2. Convert 84% to decimal form that is 0.84
3. Mathematically invert 0.84 by dividing 1 by 0.84 to find out how much more ash-contaminated charcoal to add to the black powder mix so it comes out at the correct amount of combustible material. 1 divided by 0.84 = 1.190476. Round-off to 1.19
4. The next step is to multiply the 15 parts charcoal by 1.19 to get 17.86 parts of ash-contaminated charcoal. Round-off 17.86 to 17.9 parts charcoal. So, the new black powder formula using fennel wood charcoal is 75 parts KNO3, 17.9 parts of ash-contaminated fennel charcoal, and 10 parts sulfur
In my replica .36 Navy Colt, my fennel black powder did okay, but nothing even close to the du Pont ffffg I purchased back in probably 1973. That's what 16% ash does in black powder charcoal, it makes "just okay" black powder. I never used fennel again for firearms, but black powder made with it does have its uses, like for making your own quick match for cannon touch holes. For just that one purpose, fennel black powder burns slower, but ignites easier and burns smooth and steady.
I never had any black willow, but I did have “Jim Bacon” and “Hass” varieties of avocado tree wood that are both fairly soft but tough woods. The avocado woods I used assayed between 3% and 4% ash, very much lower than 16%. One year aged avocado wood has been my go-to charcoal wood. To adjust for 4% ash, there is 96% combustible material in the charcoal. The mathematical inverse of 0.96 is about 1.0417, round off to 1.04, and then that multiplied by 15 parts charcoal comes out to 15.6 adjusted amount of avocado charcoal to use.

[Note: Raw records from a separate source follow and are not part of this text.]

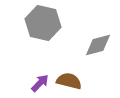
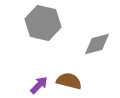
gray diamond: moved 1 px left, 1 px up
purple arrow: moved 1 px left, 2 px down
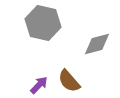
brown semicircle: rotated 145 degrees counterclockwise
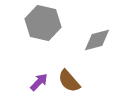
gray diamond: moved 4 px up
purple arrow: moved 3 px up
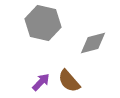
gray diamond: moved 4 px left, 3 px down
purple arrow: moved 2 px right
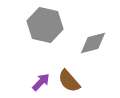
gray hexagon: moved 2 px right, 2 px down
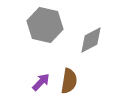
gray diamond: moved 2 px left, 3 px up; rotated 12 degrees counterclockwise
brown semicircle: rotated 130 degrees counterclockwise
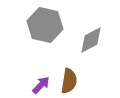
purple arrow: moved 3 px down
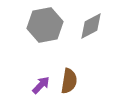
gray hexagon: rotated 24 degrees counterclockwise
gray diamond: moved 14 px up
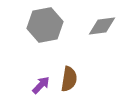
gray diamond: moved 11 px right; rotated 20 degrees clockwise
brown semicircle: moved 2 px up
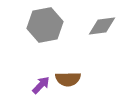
brown semicircle: moved 1 px left; rotated 80 degrees clockwise
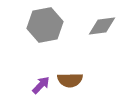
brown semicircle: moved 2 px right, 1 px down
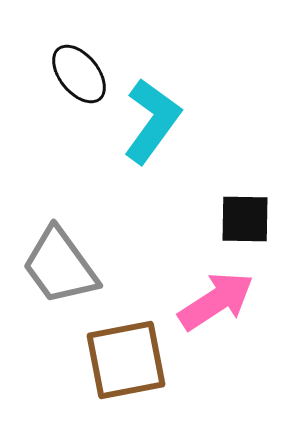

To test charcoal to see if it conducts electricity, I use an electrical circuit testing ohm meter set at 20,000 ohms to check sticks of charcoal. How far apart the test probe tips are, and how hard they are pushed against the charcoal, are all part of it. Make sure you aren't touching the circuit test probe tips because you conduct electricity, too. I don't remember what resistance readings I got, but if the readings are low, your charcoal was heated too hot and too long. Low readings indicate your charcoal is a good conductor of electricity, a bad thing for making good black powder. "Dead burnt" charcoal conducts electricity quite well, Thomas Edison used charcoal strips made from bamboo for his first commercially successful carbon filament light bulbs!
So, what I did to make the best black powder I could was find a wood that made light fluffy charcoal with less than 4% ash. I checked my charcoal to be sure I didn't heat it too hot by using an ohm meter to see that it did not conduct electricity. I compensated for the ash by increasing the weight of the charcoal in the black powder formula. As far as ash content goes just by itself, it causes two problems. It interferes with black powder burning efficiently, and it decreases the amount of available fuel.
I live in south central New Mexico now, where there are both Fremont and Narrow Leaf cottonwood everywhere. Both look promising from the minuscule amount of ash left from burning a sliver of the wood.
Assay your charcoal for ash content. Finding out that 1/6 of your charcoal is not charcoal may be a bit of an unwelcome surprise!